En su viaje por el desierto hacia la Tierra Prometida, el pueblo perdió la paciencia y dio una interpretación negativa a todos los acontecimientos recientes que había vivido. Hablaron contra Dios y contra Moisés: “¿Por qué nos has sacado de Egipto para morir en el desierto? No tenemos ni pan ni agua, y nos da náuseas ese pan sin sustancia”. Este es el diablo que agria y da un giro negativo a todo, como hizo desde los albores de la creación, haciendo que Adán y Eva se centraran únicamente en el árbol prohibido, y no en todos los demás de los que podían comer.
Dios se lo había dado todo a los israelitas. Los había salvado, los había llevado a través del mar que milagrosamente se abrió para ellos, había ahogado a los egipcios, les había dado a los israelitas agua, pan y carne en el desierto. Y ahora se quejan. Como resultado, Dios los castigó. “El Señor envió contra el pueblo serpientes abrasadoras, que los mordían, y murieron muchos de Israel” (Núm 21,6). Esas serpientes abrasadoras recuerdan a aquella primera serpiente del Jardín del Edén, Satanás, que vive en el fuego del infierno, aunque está activo en la tierra.
Cuando nos quejamos y nos dejamos llevar por la ira y la amargura, es como si serpientes ardientes se deslizaran dentro de nosotros. Es el diablo que nos hace enfocarnos en lo que no tenemos y así olvidar todas las bendiciones que Dios nos ha dado, en todo lo que está mal y nos hace olvidar todo lo que está bien.
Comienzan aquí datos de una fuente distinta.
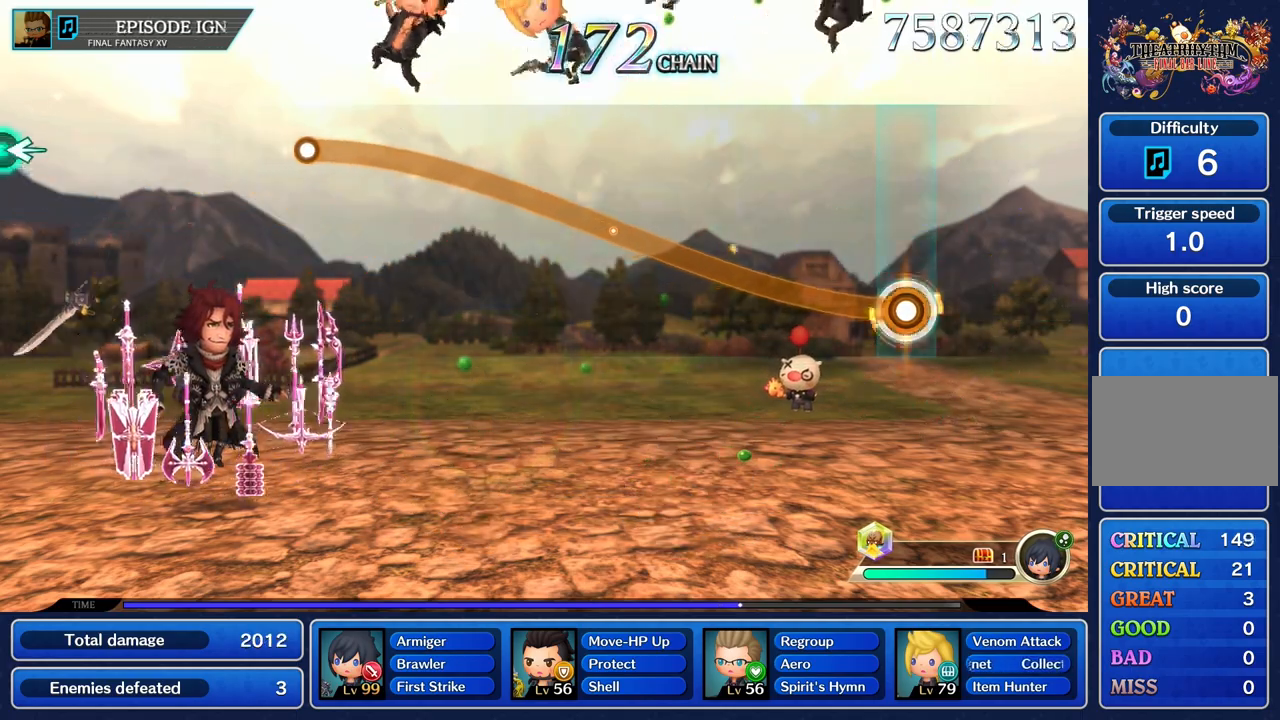
{"buttons": ["R1"], "left_stick": "up", "right_stick": "center", "events": []}
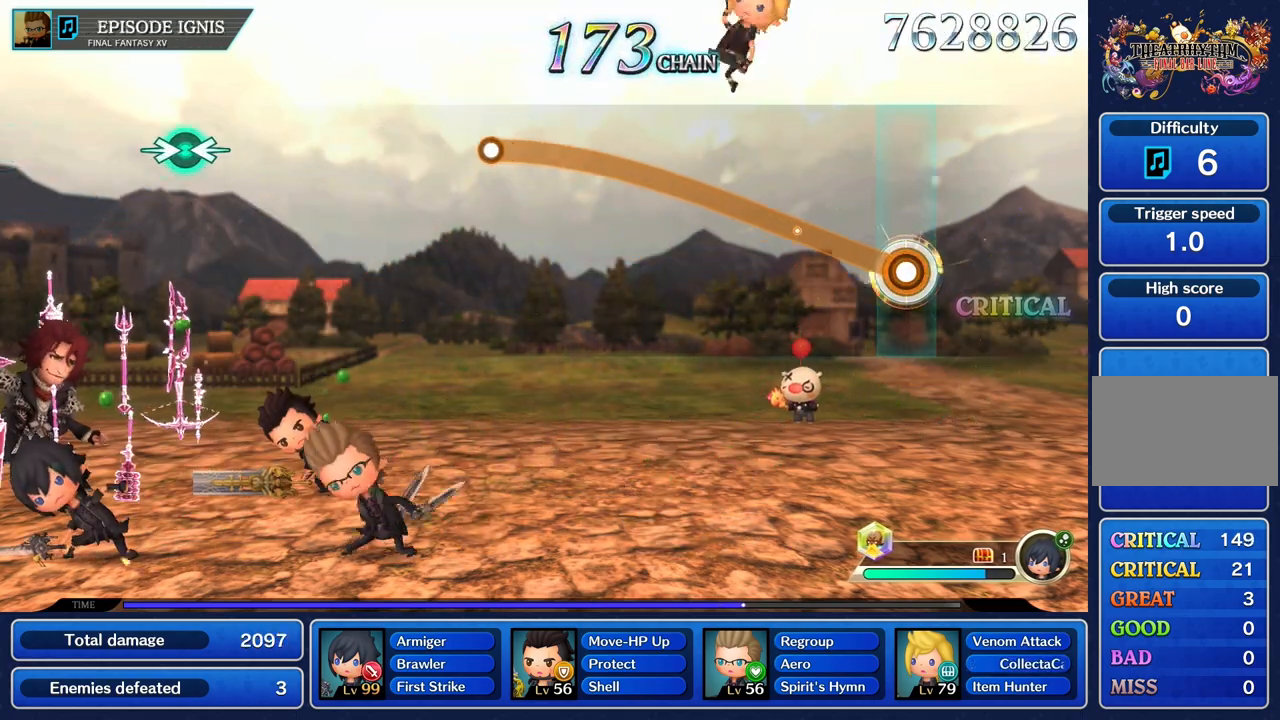
{"buttons": ["R1"], "left_stick": "up", "right_stick": "center", "events": []}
¡Qué activas están esas serpientes dentro de nosotros! Necesitamos pisarlas y expulsarlas. Sobre todo, necesitamos invocar a Cristo, que es el gran aniquilador de serpientes: él hiere la cabeza de la serpiente (Gn 3,15). Pero antes Jesús debe permitir que la serpiente le muerda. Debe tomar todo ese veneno sobre sí, y en cierto sentido dentro de sí, para vencerlo. Cuando Satanás nos muerde, nos envenena. Cuando Satanás “mordió” a Cristo, él, Satanás, fue envenenado: con el “veneno” del amor y la humildad en Jesús, que son mortales para él. Jesús tomó todo ese veneno, el veneno del pecado, sobre sí y dentro de sí (aunque permaneciendo sin pecado) y se convirtió él mismo en el gran antídoto, la gran vacuna contra él. Sí, lo mató en cierto sentido, temporalmente.
Parte del veneno es la muerte y, para tomar todo el veneno, Jesús tuvo que sufrir también la muerte. Pero venció al pecado y a la muerte, venció al veneno. La fiesta de hoy nos invita a mirar una y otra vez la Cruz, al “levantado” por nuestra salvación, a verla, mirarla y contemplarla con los ojos del alma.